I’m not going to review any of the event in depth. If you were interested, you hopefully followed the Twitter stream, which, albeit rather full of MeetMeMe messages, was also hopefully very informative about the conference. And the sessions I attended are all up on video at ERE, as are the reports on some of the sessions:
I will just say that it was a great conference – very well produced with excellent (I guess I should say awesome) speakers, case studies and hosting from Scott Pitasky from Microsoft, Chris Hoyt from PepsiCo and Kris Dunn.
Sessions ranged from those focusing on specific issues like tools and metrics which I didn’t go to, to others dealing with some of the bigger, and I’d suggest more important issues like culture.
The best of these later sessions was delivered by Richard Cho at Facebook.
Richard didn’t really talk much about social recruiting at all, and suggested that Facebook in particularly probably isn’t going to be somewhere people want to be recruited (although I liked someone’s challenge that people don’t want to see advertising when they watch TV, but get used to the fact it’s there – and other sessions clearly demonstrated the specific but useful role that Facebook can play as part of a broader social recruiting approach).
But Richard made it abundantly clear that no social recruiting approach is going to be that effective unless the work environment is compelling, progressive and social first. In many ways this was a session that could have been given at any HR conference, but I still think it’s a factor that all social recruiters are going to have to deal with in their organisations at some stage.
Note: not all organisations are going to be able to develop a purpose as compelling as Facebook, but this shouldn’t stop them from doing what they can, eg by focusing on CSR (see this post on Adidas’ employer brand and my other on ‘mojo’).

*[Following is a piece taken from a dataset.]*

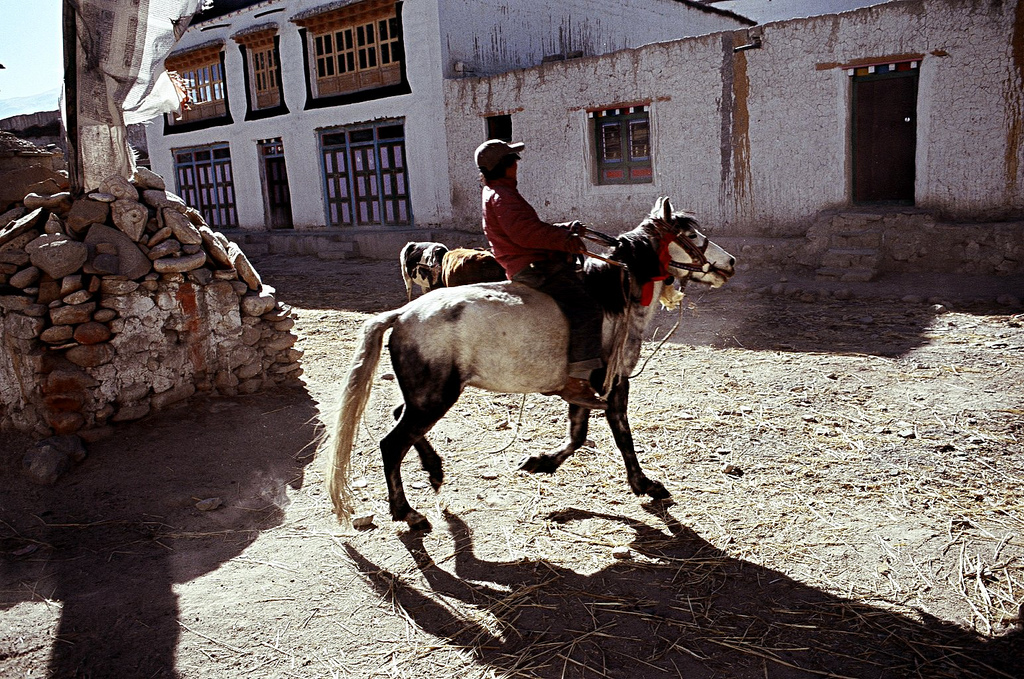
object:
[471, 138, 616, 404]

Other sessions provided case studies and I particularly liked the one on Waggener Edstrom delivered by Heather Flynn and Kristin Kalscheur.
This presentation described the development of a digital recruiting strategy developed exactly one year ago and which has led to impressive soft and hard results. What I particularly liked about this was that the approach taken was clear and uncluttered, but also very smart.
I image a fair few organisations started out down the same path over the last year and gave up when their twitter followers plateaud at less than 100 people. And of course, you don’t hear about these (although there are a fair few of those twitter accounts around).
And I think what made the difference was WE’s very integrated approach, linking up the tools, people, measures etc.
So, a very nice example (watch the video).
Kris tried to pull all of these different streams together at the end which was a big ask, but one in which he did very well (I was just too tired by then to contribute).
But actually it’s simple – sort out what’s really important – like vision, mojo, leadership etc, then develop a good strategy, and the rest will fall into place. As Matt Alder noted, you won’t have to do much ‘social recruiting’ (using the tools) because your people will be recruiting socially anyway (ie doing what comes naturally when they’re passionate about what they do).